_Task prompt_:
A word-for-word copy of the records that follow is needed, with every picture omitted.

[Source texts of formatted documents]
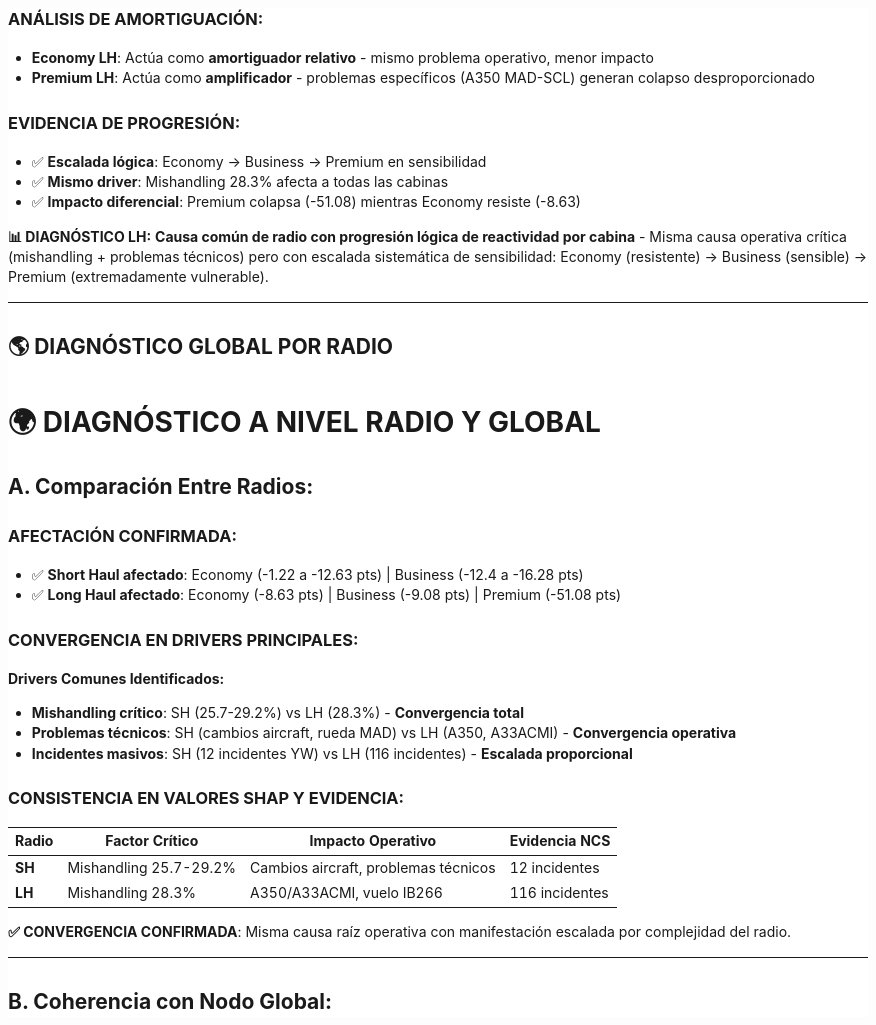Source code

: ### **ANÁLISIS DE AMORTIGUACIÓN:**
- **Economy LH**: Actúa como **amortiguador relativo** - mismo problema operativo, menor impacto
- **Premium LH**: Actúa como **amplificador** - problemas específicos (A350 MAD-SCL) generan colapso desproporcionado

### **EVIDENCIA DE PROGRESIÓN:**
- ✅ **Escalada lógica**: Economy → Business → Premium en sensibilidad
- ✅ **Mismo driver**: Mishandling 28.3% afecta a todas las cabinas
- ✅ **Impacto diferencial**: Premium colapsa (-51.08) mientras Economy resiste (-8.63)

**📊 DIAGNÓSTICO LH:** **Causa común de radio con progresión lógica de reactividad por cabina** - Misma causa operativa crítica (mishandling + problemas técnicos) pero con escalada sistemática de sensibilidad: Economy (resistente) → Business (sensible) → Premium (extremadamente vulnerable).

---

## 🌎 DIAGNÓSTICO GLOBAL POR RADIO

# 🌍 DIAGNÓSTICO A NIVEL RADIO Y GLOBAL

## **A. Comparación Entre Radios:**

### **AFECTACIÓN CONFIRMADA:**
- ✅ **Short Haul afectado**: Economy (-1.22 a -12.63 pts) | Business (-12.4 a -16.28 pts)
- ✅ **Long Haul afectado**: Economy (-8.63 pts) | Business (-9.08 pts) | Premium (-51.08 pts)

### **CONVERGENCIA EN DRIVERS PRINCIPALES:**

**Drivers Comunes Identificados:**
- **Mishandling crítico**: SH (25.7-29.2%) vs LH (28.3%) - **Convergencia total**
- **Problemas técnicos**: SH (cambios aircraft, rueda MAD) vs LH (A350, A33ACMI) - **Convergencia operativa**
- **Incidentes masivos**: SH (12 incidentes YW) vs LH (116 incidentes) - **Escalada proporcional**

### **CONSISTENCIA EN VALORES SHAP Y EVIDENCIA:**

| Radio | Factor Crítico | Impacto Operativo | Evidencia NCS |
|-------|----------------|-------------------|---------------|
| **SH** | Mishandling 25.7-29.2% | Cambios aircraft, problemas técnicos | 12 incidentes |
| **LH** | Mishandling 28.3% | A350/A33ACMI, vuelo IB266 | 116 incidentes |

**✅ CONVERGENCIA CONFIRMADA**: Misma causa raíz operativa con manifestación escalada por complejidad del radio.

---

## **B. Coherencia con Nodo Global:**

_Solved problem_:
Source code

: ### **ANÁLISIS DE AMORTIGUACIÓN:**
- **Economy LH**: Actúa como **amortiguador relativo** - mismo problema operativo, menor impacto
- **Premium LH**: Actúa como **amplificador** - problemas específicos (A350 MAD-SCL) generan colapso desproporcionado

### **EVIDENCIA DE PROGRESIÓN:**
- ✅ **Escalada lógica**: Economy → Business → Premium en sensibilidad
- ✅ **Mismo driver**: Mishandling 28.3% afecta a todas las cabinas
- ✅ **Impacto diferencial**: Premium colapsa (-51.08) mientras Economy resiste (-8.63)

**📊 DIAGNÓSTICO LH:** **Causa común de radio con progresión lógica de reactividad por cabina** - Misma causa operativa crítica (mishandling + problemas técnicos) pero con escalada sistemática de sensibilidad: Economy (resistente) → Business (sensible) → Premium (extremadamente vulnerable).

---

## 🌎 DIAGNÓSTICO GLOBAL POR RADIO

# 🌍 DIAGNÓSTICO A NIVEL RADIO Y GLOBAL

## **A. Comparación Entre Radios:**

### **AFECTACIÓN CONFIRMADA:**
- ✅ **Short Haul afectado**: Economy (-1.22 a -12.63 pts) | Business (-12.4 a -16.28 pts)
- ✅ **Long Haul afectado**: Economy (-8.63 pts) | Business (-9.08 pts) | Premium (-51.08 pts)

### **CONVERGENCIA EN DRIVERS PRINCIPALES:**

**Drivers Comunes Identificados:**
- **Mishandling crítico**: SH (25.7-29.2%) vs LH (28.3%) - **Convergencia total**
- **Problemas técnicos**: SH (cambios aircraft, rueda MAD) vs LH (A350, A33ACMI) - **Convergencia operativa**
- **Incidentes masivos**: SH (12 incidentes YW) vs LH (116 incidentes) - **Escalada proporcional**

### **CONSISTENCIA EN VALORES SHAP Y EVIDENCIA:**

| Radio | Factor Crítico | Impacto Operativo | Evidencia NCS |
|-------|----------------|-------------------|---------------|
| **SH** | Mishandling 25.7-29.2% | Cambios aircraft, problemas técnicos | 12 incidentes |
| **LH** | Mishandling 28.3% | A350/A33ACMI, vuelo IB266 | 116 incidentes |

**✅ CONVERGENCIA CONFIRMADA**: Misma causa raíz operativa con manifestación escalada por complejidad del radio.

---

## **B. Coherencia con Nodo Global:**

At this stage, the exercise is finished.